To be clear, the outcome of any five-game baseball series is, essentially, random. If you brought back the Washington Nationals and put them in a five-game set against any team currently in the playoffs, they’d have a halfway decent chance to win. Five games is small. Five games is nothing. (The Yankees were actually 1–2 against the Nationals this year.) Strange things happen. Now that that’s said: It’s hard to fathom a playoff team the Yankees would have more of an edge against than the Twins.
Typically, playoff previews feature little matchup comparisons, those “Offense. Edge: Yankees” things that tell you nothing about the games themselves, but are kind of fun to read. There isn’t a single such aspect of this series, with the possible exception of defense, in which the Yankees don’t have a profound advantage. The Twins are missing Justin Morneau, their second-best hitter, and their rotation features Brian Duensing (tonight’s starter), Nick Blackburn, and — get this — Carl Pavano. The Twins are exhausted from last night’s epic AL Central tiebreaker win over the Tigers, and, all told, probably a little hungover. The Yankees played the Twins seven times this year and won every game. (They turned their season around with three walk-off wins against the Twins at home back in May.) Every sign points to this being a mismatch.

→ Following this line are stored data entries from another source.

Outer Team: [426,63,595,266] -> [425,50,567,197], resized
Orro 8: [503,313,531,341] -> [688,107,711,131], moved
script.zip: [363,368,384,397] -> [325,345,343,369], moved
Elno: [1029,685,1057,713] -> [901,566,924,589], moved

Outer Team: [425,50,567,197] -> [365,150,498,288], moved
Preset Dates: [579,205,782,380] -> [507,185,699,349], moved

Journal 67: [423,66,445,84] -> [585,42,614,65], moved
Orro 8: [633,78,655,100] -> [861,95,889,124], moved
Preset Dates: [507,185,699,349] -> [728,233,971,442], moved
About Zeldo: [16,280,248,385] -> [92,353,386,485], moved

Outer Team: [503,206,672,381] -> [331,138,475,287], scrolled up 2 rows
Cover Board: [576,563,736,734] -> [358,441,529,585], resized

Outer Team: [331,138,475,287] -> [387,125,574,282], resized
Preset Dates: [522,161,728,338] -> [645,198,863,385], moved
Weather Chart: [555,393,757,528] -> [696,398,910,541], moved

But again: A five-game series is a fickle beast. All it takes is one Twins victory in the Bronx to turn it around immediately, to send the Yankees back to the emporium of madness that is the HHH Metrodome needing a win. Usually, teams like the Twins, that have stormed to late-season comebacks and who have essentially been playing playoff games for a month, are the scariest ones to run into come post-season time. They are rampaging gnats. They are way too fired up. And the Yankees haven’t really played a game that mattered for almost two months.
Still. Alex Rodriguez, Derek Jeter, and game-one starter CC Sabathia are making more this season than the entire Twins payroll — and that’s including Morneau, who takes up a fifth of the Twins’ entire salary structure and isn’t even playing. We know money isn’t everything, but, man, you can’t lose to these guys, can you? Can you?